__Input data__:
-.-.-
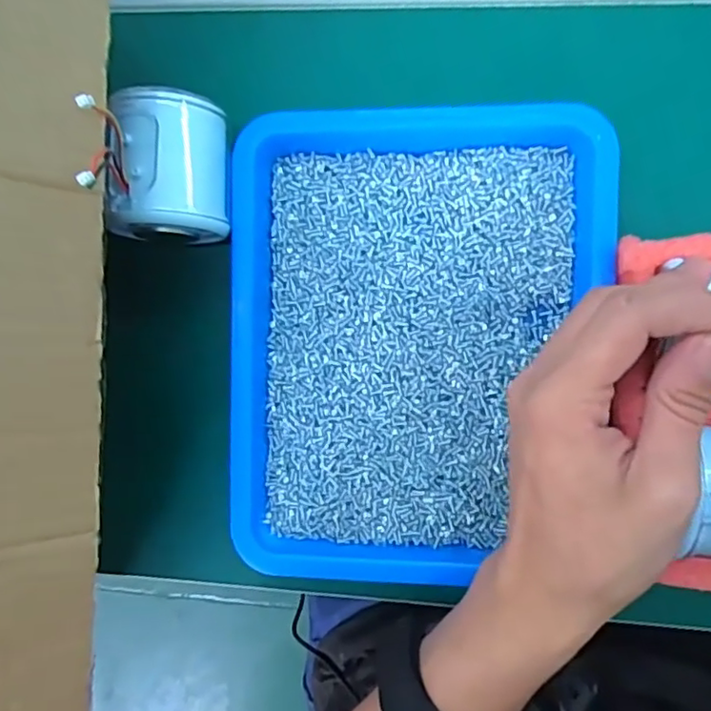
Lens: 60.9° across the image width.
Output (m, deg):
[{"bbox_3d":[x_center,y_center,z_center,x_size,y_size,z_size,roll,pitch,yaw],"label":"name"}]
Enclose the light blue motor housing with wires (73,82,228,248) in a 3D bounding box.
-.-.-
__Activity__:
Drop the images and copy all the data exactly.

__Your solution__:
Lens: 60.9° across the image width.
Output (m, deg):
[{"bbox_3d":[x_center,y_center,z_center,x_size,y_size,z_size,roll,pitch,yaw],"label":"name"}]
Enclose the light blue motor housing with wires (73,82,228,248) in a 3D bounding box.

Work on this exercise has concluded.